> TESTO DEL DOCUMENTO:
Mentre i media di Stato tentano di minimizzare parlando di 3.000 arresti, le stime di organizzazioni indipendenti come Iran Human Rights e Center for Human Rights in Iran svelano una realtà molto diversa: oltre 14.000 civili uccisi nelle strade e più di 27.000 arresti arbitrari. In questo regime nessuno è al sicuro, nemmeno i più piccoli: una prigioniera nel carcere di Kachooie a Karaj ha riferito di circa 100 ragazze detenute, fra le quali bambine di 10-12 anni, private di ogni contatto con le famiglie. Questa atrocità è coperta da un blackout digitale di oltre 140 ore, imposto per nascondere massacri e abusi agli occhi del mondo.

> DATI DA ESAMINARE:
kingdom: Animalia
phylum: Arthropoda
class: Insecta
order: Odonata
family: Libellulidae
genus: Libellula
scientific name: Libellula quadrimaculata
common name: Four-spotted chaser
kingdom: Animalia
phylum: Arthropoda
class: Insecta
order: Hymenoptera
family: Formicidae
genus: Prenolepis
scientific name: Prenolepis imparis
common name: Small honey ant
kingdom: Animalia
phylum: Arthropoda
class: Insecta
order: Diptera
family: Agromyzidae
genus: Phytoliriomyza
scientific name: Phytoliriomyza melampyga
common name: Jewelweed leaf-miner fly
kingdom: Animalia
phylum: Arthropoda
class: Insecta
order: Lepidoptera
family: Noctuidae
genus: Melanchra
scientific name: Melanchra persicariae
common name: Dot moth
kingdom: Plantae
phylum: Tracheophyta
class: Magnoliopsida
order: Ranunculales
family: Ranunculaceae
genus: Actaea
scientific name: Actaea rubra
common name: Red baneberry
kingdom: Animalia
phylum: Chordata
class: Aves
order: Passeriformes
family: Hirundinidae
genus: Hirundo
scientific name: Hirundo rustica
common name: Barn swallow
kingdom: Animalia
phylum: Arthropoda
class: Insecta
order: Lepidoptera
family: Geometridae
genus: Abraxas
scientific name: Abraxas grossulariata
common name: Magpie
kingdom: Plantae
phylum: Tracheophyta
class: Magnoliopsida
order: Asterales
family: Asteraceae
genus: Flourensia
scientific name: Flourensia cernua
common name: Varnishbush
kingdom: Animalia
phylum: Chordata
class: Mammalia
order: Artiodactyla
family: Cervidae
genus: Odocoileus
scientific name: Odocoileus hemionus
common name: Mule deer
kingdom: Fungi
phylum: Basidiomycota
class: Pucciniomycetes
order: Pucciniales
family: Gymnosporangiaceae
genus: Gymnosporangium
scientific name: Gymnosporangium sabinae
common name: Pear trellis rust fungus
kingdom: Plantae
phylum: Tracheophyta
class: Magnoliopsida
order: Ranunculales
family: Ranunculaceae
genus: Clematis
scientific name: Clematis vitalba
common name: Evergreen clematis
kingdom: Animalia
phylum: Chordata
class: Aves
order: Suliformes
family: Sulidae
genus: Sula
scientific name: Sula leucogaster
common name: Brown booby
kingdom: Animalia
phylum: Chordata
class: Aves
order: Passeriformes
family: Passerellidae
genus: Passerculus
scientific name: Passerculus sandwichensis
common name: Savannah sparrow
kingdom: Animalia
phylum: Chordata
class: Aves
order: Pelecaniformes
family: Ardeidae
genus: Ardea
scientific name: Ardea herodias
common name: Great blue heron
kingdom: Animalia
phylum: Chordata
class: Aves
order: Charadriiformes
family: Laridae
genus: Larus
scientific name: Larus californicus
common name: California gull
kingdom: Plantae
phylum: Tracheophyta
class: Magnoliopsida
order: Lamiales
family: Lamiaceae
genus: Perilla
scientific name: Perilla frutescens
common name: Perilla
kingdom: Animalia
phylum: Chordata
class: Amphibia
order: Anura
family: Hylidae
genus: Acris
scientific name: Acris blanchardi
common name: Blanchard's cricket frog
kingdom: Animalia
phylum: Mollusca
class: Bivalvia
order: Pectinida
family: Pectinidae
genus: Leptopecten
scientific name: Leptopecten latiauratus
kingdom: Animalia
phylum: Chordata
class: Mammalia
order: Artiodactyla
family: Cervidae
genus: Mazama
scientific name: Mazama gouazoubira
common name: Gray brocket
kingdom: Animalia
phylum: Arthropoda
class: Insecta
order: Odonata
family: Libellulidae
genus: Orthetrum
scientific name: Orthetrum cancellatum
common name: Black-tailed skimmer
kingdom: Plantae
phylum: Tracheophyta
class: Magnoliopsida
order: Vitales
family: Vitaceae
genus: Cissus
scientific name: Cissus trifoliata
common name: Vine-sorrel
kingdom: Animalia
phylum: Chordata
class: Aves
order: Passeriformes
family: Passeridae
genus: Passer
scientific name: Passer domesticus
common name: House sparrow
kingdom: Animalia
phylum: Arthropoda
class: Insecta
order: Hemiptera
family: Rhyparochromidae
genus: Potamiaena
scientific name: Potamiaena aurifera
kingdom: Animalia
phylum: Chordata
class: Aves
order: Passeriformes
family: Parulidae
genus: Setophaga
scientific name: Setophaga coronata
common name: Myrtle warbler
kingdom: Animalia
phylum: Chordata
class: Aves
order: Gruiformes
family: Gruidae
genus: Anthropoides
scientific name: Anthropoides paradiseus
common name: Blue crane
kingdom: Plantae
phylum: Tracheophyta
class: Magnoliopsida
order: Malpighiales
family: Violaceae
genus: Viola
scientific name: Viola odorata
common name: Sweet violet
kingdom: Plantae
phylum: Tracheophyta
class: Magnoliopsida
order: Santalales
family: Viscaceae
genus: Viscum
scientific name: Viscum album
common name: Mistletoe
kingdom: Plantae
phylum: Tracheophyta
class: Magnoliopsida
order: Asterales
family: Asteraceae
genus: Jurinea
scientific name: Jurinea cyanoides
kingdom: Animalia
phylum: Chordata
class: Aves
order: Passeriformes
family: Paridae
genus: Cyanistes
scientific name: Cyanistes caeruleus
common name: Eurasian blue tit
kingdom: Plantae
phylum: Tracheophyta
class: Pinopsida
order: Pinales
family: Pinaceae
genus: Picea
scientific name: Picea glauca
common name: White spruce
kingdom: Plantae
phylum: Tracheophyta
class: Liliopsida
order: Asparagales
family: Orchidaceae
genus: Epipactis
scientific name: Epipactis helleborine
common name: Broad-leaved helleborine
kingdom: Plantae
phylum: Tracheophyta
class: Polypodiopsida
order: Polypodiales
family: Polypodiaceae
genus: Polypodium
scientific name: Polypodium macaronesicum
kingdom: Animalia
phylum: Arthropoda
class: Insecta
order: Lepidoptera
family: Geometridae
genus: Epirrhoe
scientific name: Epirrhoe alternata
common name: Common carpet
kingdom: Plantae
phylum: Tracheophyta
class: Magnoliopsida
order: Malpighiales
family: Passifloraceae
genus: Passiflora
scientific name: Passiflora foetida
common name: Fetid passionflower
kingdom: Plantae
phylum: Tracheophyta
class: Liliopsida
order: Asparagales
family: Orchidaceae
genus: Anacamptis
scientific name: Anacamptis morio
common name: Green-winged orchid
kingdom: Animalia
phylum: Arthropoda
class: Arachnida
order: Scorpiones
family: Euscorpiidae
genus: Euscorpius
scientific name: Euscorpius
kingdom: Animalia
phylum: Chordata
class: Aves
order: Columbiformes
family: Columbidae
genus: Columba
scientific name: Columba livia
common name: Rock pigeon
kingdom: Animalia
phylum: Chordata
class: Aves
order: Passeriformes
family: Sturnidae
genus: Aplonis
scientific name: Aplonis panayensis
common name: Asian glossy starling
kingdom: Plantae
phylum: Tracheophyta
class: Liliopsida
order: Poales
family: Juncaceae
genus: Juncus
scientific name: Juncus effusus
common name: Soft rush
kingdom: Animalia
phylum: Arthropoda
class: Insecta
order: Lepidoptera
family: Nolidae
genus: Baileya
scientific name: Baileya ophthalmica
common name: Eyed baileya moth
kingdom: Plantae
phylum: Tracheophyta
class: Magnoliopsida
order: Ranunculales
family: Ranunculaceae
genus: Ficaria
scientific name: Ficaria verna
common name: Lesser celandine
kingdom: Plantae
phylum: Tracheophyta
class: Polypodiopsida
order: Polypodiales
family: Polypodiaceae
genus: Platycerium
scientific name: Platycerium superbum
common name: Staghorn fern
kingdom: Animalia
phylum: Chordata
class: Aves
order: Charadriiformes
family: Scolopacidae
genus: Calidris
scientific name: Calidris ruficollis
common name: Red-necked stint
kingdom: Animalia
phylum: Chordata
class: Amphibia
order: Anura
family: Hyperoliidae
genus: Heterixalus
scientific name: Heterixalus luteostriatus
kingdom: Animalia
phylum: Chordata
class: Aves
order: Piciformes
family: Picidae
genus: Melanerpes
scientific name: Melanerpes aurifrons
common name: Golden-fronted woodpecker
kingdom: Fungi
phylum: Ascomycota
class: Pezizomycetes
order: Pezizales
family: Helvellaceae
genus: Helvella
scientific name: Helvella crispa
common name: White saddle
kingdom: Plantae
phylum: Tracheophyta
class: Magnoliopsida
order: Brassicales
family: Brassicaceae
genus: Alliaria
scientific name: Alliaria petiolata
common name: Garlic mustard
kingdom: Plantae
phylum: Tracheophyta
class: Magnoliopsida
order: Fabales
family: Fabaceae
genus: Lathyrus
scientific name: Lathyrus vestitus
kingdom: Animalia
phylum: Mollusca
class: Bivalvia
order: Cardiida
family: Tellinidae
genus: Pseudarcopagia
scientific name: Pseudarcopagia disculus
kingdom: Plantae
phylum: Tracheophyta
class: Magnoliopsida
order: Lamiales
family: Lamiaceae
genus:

> ESERCIZI:
**A)** Rispondi alle domande seguenti in base al testo sulla repressione in Iran.
(i) Quanti arresti riportano i media di Stato?
(ii) Secondo la prigioniera del carcere di Kachooie a Karaj, quante ragazze vi sono detenute?
(iii) Quanto dura il blackout digitale?
**B)** Riproduci fedelmente il passo del testo sulla repressione in Iran che comincia con "Mentre i media" e prosegue fino a "occhi del mondo.".

> RISPOSTE PER ESERCIZIO:
**A)**
(i) 3.000 arresti.
(ii) Circa 100 ragazze.
(iii) Oltre 140 ore.

**B)**
Mentre i media di Stato tentano di minimizzare parlando di 3.000 arresti, le stime di organizzazioni indipendenti come Iran Human Rights e Center for Human Rights in Iran svelano una realtà molto diversa: oltre 14.000 civili uccisi nelle strade e più di 27.000 arresti arbitrari. In questo regime nessuno è al sicuro, nemmeno i più piccoli: una prigioniera nel carcere di Kachooie a Karaj ha riferito di circa 100 ragazze detenute, fra le quali bambine di 10-12 anni, private di ogni contatto con le famiglie. Questa atrocità è coperta da un blackout digitale di oltre 140 ore, imposto per nascondere massacri e abusi agli occhi del mondo.